Public Assistance Lobbies/SkillSource
The Department of Family Services employment/SkillSource centers and public assistance lobbies may be affected by inclement weather. Call 703-324-7500, TTY 711, for the current operating status.
- Library hours may be affected; call your local branch before visiting. For branch phone numbers, call 703-324-3100 or go to www.fairfaxcounty.gov/library.
View the public meetings calendar at for any potential cancellations of public meetings of Fairfax County government Boards, Authorities or Commissions.
Posted at 2:45 p.m.
h…love is in the air. Valentine’s Day is almost here — Sunday guys in case you’ve forgotten the flowers and chocolates!
Not only is this weekend the time for love though, but brutally cold temperatures along with another chance of snow are in the forecast making this weekend one full of a variety of winter weather conditions.
First, let’s start with today. Snow chances actually start tonight. The National Weather Service (NWS) says there’s a chance of a small amount of snow accumulation tonight, anywhere from 1-2 inches possible between 6-11 p.m.
The Virginia Department of Transportation (VDOT) is encouraging motorists to finish trips by early afternoon and to use extreme caution during the evening rush hour. With below-freezing temperatures in place and snow showers expected, VDOT reports that they will have 1,150 trucks deployed across the region to continually treat roads.

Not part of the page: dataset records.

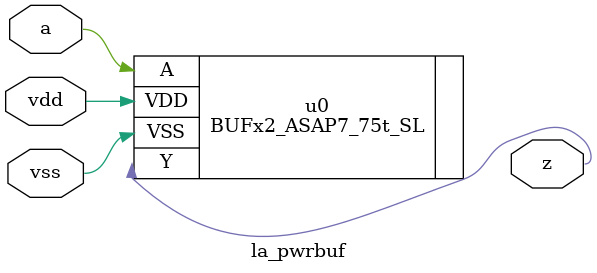
<source format=v>

module la_pwrbuf #(
    parameter PROP = "DEFAULT"
) (
    input  vdd,
    input  vss,
    input  a,
    output z
);

  BUFx2_ASAP7_75t_SL u0 (
      .A  (a),
      .Y  (z),
      .VSS(vss),
      .VDD(vdd)
  );

endmodule

</source>
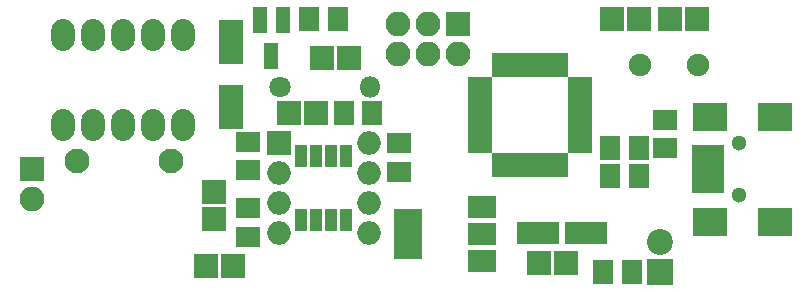
<source format=gts>
G04 #@! TF.FileFunction,Soldermask,Top*
%FSLAX46Y46*%
G04 Gerber Fmt 4.6, Leading zero omitted, Abs format (unit mm)*
G04 Created by KiCad (PCBNEW 4.0.7-e2-6376~58~ubuntu14.04.1) date Mon Mar 25 04:59:34 2019*
%MOMM*%
%LPD*%
G01*
G04 APERTURE LIST*
%ADD10C,0.100000*%
%ADD11R,2.000000X2.000000*%
%ADD12O,2.000000X2.000000*%
%ADD13R,1.000000X1.950000*%
%ADD14O,2.000000X2.700000*%
%ADD15R,1.200000X2.300000*%
%ADD16R,2.400000X4.200000*%
%ADD17R,2.400000X1.900000*%
%ADD18R,3.600000X1.900000*%
%ADD19R,2.000000X0.950000*%
%ADD20R,0.950000X2.000000*%
%ADD21C,1.900000*%
%ADD22R,2.700000X0.900000*%
%ADD23R,2.900000X2.400000*%
%ADD24C,1.300000*%
%ADD25C,1.800000*%
%ADD26O,1.800000X1.800000*%
%ADD27R,2.100000X1.800000*%
%ADD28R,1.800000X2.100000*%
%ADD29R,2.100000X2.100000*%
%ADD30O,2.100000X2.100000*%
%ADD31R,2.100000X3.700000*%
%ADD32R,2.200000X2.200000*%
%ADD33C,2.200000*%
%ADD34C,2.100000*%
G04 APERTURE END LIST*
D10*
D11*
X173900000Y-95800000D03*
D12*
X181520000Y-103420000D03*
X173900000Y-98340000D03*
X181520000Y-100880000D03*
X173900000Y-100880000D03*
X181520000Y-98340000D03*
X173900000Y-103420000D03*
X181520000Y-95800000D03*
D13*
X175795000Y-96900000D03*
X177065000Y-96900000D03*
X178335000Y-96900000D03*
X179605000Y-96900000D03*
X179605000Y-102300000D03*
X178335000Y-102300000D03*
X177065000Y-102300000D03*
X175795000Y-102300000D03*
D14*
X165800000Y-86600000D03*
X163260000Y-86600000D03*
X160720000Y-86600000D03*
X158180000Y-86600000D03*
X155640000Y-86600000D03*
X155640000Y-94220000D03*
X158180000Y-94220000D03*
X160720000Y-94220000D03*
X163260000Y-94220000D03*
X165800000Y-94220000D03*
D15*
X174250000Y-85400000D03*
X172350000Y-85400000D03*
X173300000Y-88400000D03*
D16*
X184850000Y-103500000D03*
D17*
X191150000Y-103500000D03*
X191150000Y-101200000D03*
X191150000Y-105800000D03*
D11*
X168400000Y-102250000D03*
X168400000Y-99950000D03*
X170050000Y-106200000D03*
X167750000Y-106200000D03*
X174750000Y-93200000D03*
X177050000Y-93200000D03*
D18*
X195900000Y-103400000D03*
X199900000Y-103400000D03*
D11*
X198250000Y-105900000D03*
X195950000Y-105900000D03*
X177550000Y-88600000D03*
X179850000Y-88600000D03*
X209350000Y-85300000D03*
X207050000Y-85300000D03*
X204450000Y-85300000D03*
X202150000Y-85300000D03*
D19*
X199450000Y-96200000D03*
X199450000Y-95400000D03*
X199450000Y-94600000D03*
X199450000Y-93800000D03*
X199450000Y-93000000D03*
X199450000Y-92200000D03*
X199450000Y-91400000D03*
X199450000Y-90600000D03*
D20*
X198000000Y-89150000D03*
X197200000Y-89150000D03*
X196400000Y-89150000D03*
X195600000Y-89150000D03*
X194800000Y-89150000D03*
X194000000Y-89150000D03*
X193200000Y-89150000D03*
X192400000Y-89150000D03*
D19*
X190950000Y-90600000D03*
X190950000Y-91400000D03*
X190950000Y-92200000D03*
X190950000Y-93000000D03*
X190950000Y-93800000D03*
X190950000Y-94600000D03*
X190950000Y-95400000D03*
X190950000Y-96200000D03*
D20*
X192400000Y-97650000D03*
X193200000Y-97650000D03*
X194000000Y-97650000D03*
X194800000Y-97650000D03*
X195600000Y-97650000D03*
X196400000Y-97650000D03*
X197200000Y-97650000D03*
X198000000Y-97650000D03*
D21*
X209400000Y-89200000D03*
X204520000Y-89200000D03*
D22*
X210300000Y-99600000D03*
X210300000Y-98800000D03*
X210300000Y-98000000D03*
X210300000Y-97200000D03*
X210300000Y-96400000D03*
D23*
X210400000Y-102450000D03*
X215900000Y-102450000D03*
X210400000Y-93550000D03*
X215900000Y-93550000D03*
D24*
X212900000Y-100200000D03*
X212900000Y-95800000D03*
D25*
X174000000Y-91000000D03*
D26*
X181620000Y-91000000D03*
D27*
X206600000Y-93800000D03*
X206600000Y-96200000D03*
D28*
X204400000Y-98600000D03*
X202000000Y-98600000D03*
X204400000Y-96200000D03*
X202000000Y-96200000D03*
D27*
X171300000Y-103700000D03*
X171300000Y-101300000D03*
X184100000Y-95800000D03*
X184100000Y-98200000D03*
X171300000Y-98100000D03*
X171300000Y-95700000D03*
D28*
X176500000Y-85300000D03*
X178900000Y-85300000D03*
D29*
X189100000Y-85700000D03*
D30*
X189100000Y-88240000D03*
X186560000Y-85700000D03*
X186560000Y-88240000D03*
X184020000Y-85700000D03*
X184020000Y-88240000D03*
D28*
X181800000Y-93200000D03*
X179400000Y-93200000D03*
D31*
X169900000Y-87250000D03*
X169900000Y-92750000D03*
D29*
X153000000Y-98000000D03*
D30*
X153000000Y-100540000D03*
D32*
X206200000Y-106700000D03*
D33*
X206200000Y-104160000D03*
D28*
X201400000Y-106700000D03*
X203800000Y-106700000D03*
D34*
X156800000Y-97300000D03*
X164800000Y-97300000D03*
M02*

</source>
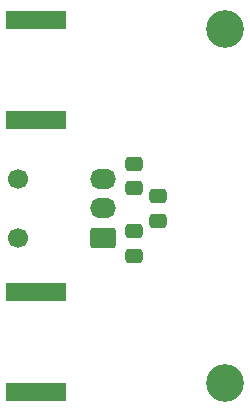
<source format=gbs>
%TF.GenerationSoftware,KiCad,Pcbnew,6.0.4-6f826c9f35~116~ubuntu20.04.1*%
%TF.CreationDate,2022-04-28T13:53:23-05:00*%
%TF.ProjectId,opamp_inverting_single,6f70616d-705f-4696-9e76-657274696e67,1.0*%
%TF.SameCoordinates,Original*%
%TF.FileFunction,Soldermask,Bot*%
%TF.FilePolarity,Negative*%
%FSLAX46Y46*%
G04 Gerber Fmt 4.6, Leading zero omitted, Abs format (unit mm)*
G04 Created by KiCad (PCBNEW 6.0.4-6f826c9f35~116~ubuntu20.04.1) date 2022-04-28 13:53:23*
%MOMM*%
%LPD*%
G01*
G04 APERTURE LIST*
G04 Aperture macros list*
%AMRoundRect*
0 Rectangle with rounded corners*
0 $1 Rounding radius*
0 $2 $3 $4 $5 $6 $7 $8 $9 X,Y pos of 4 corners*
0 Add a 4 corners polygon primitive as box body*
4,1,4,$2,$3,$4,$5,$6,$7,$8,$9,$2,$3,0*
0 Add four circle primitives for the rounded corners*
1,1,$1+$1,$2,$3*
1,1,$1+$1,$4,$5*
1,1,$1+$1,$6,$7*
1,1,$1+$1,$8,$9*
0 Add four rect primitives between the rounded corners*
20,1,$1+$1,$2,$3,$4,$5,0*
20,1,$1+$1,$4,$5,$6,$7,0*
20,1,$1+$1,$6,$7,$8,$9,0*
20,1,$1+$1,$8,$9,$2,$3,0*%
G04 Aperture macros list end*
%ADD10C,3.200000*%
%ADD11C,1.700000*%
%ADD12RoundRect,0.250000X0.850000X0.600000X-0.850000X0.600000X-0.850000X-0.600000X0.850000X-0.600000X0*%
%ADD13O,2.200000X1.700000*%
%ADD14R,5.080000X1.500000*%
%ADD15RoundRect,0.250000X-0.475000X0.337500X-0.475000X-0.337500X0.475000X-0.337500X0.475000X0.337500X0*%
G04 APERTURE END LIST*
D10*
%TO.C,REF\u002A\u002A*%
X160824989Y-102299989D03*
%TD*%
%TO.C,REF\u002A\u002A*%
X160824989Y-72299989D03*
%TD*%
D11*
%TO.C,J3*%
X143284989Y-84999989D03*
X143284989Y-89999989D03*
D12*
X150464989Y-89999989D03*
D13*
X150464989Y-87499989D03*
X150464989Y-84999989D03*
%TD*%
D14*
%TO.C,J2*%
X144824989Y-103049989D03*
X144824989Y-94549989D03*
%TD*%
%TO.C,J1*%
X144824989Y-80049989D03*
X144824989Y-71549989D03*
%TD*%
D15*
%TO.C,C8*%
X155199989Y-86462489D03*
X155199989Y-88537489D03*
%TD*%
%TO.C,C6*%
X153149989Y-85787489D03*
X153149989Y-83712489D03*
%TD*%
%TO.C,C4*%
X153099989Y-89424989D03*
X153099989Y-91499989D03*
%TD*%
M02*

</source>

A hazardous weather outlook has been issued as well as a winter weather advisory from 6 p.m. to midnight. In addition, a wind advisory is in effect tomorrow from 3 a.m. to 6 p.m. A wind advisory means that wind gusts of 45 to 55 mph are expected. You’ll want to secure any outdoor furniture and take care driving high profile vehicles such as vans and SUVs.
Saturday and Sunday
NWS reports that wind chill values below minus five degrees are likely Saturday night into Sunday morning. There also is an enhanced threat of a winter storm late Sunday night through Monday night.
Snow is likely overnight Sunday night (60 percent chance) with a low around 18 and into Monday (70 percent chance) with a high only near 32. Snow is expected until about 8 p.m. before turning to rain and snow.
Monday is the President’s Day Holiday for many — including Fairfax County Government — so hopefully that will decrease the number of cars that have to be on the roadways. Just remember … if you don’t have to be out in the inclement weather, don’t. Allow road crews the opportunity to do their jobs.
Keep an Eye on Others
This weekend, be sure to check on your elderly neighbors and help those who may need special assistance, including people with disabilities and children. And if you see someone at night who is unsheltered and you think could be at risk of hypothermia, call the county’s non-emergency phone line at 703-691-2131, TTY 711.
Pets, even those who typically live outdoors, should be brought inside; only take your pet outside for short bathroom breaks and do not leave your pet outdoors unattended. Also, make sure to provide access to non-frozen drinking water at all times.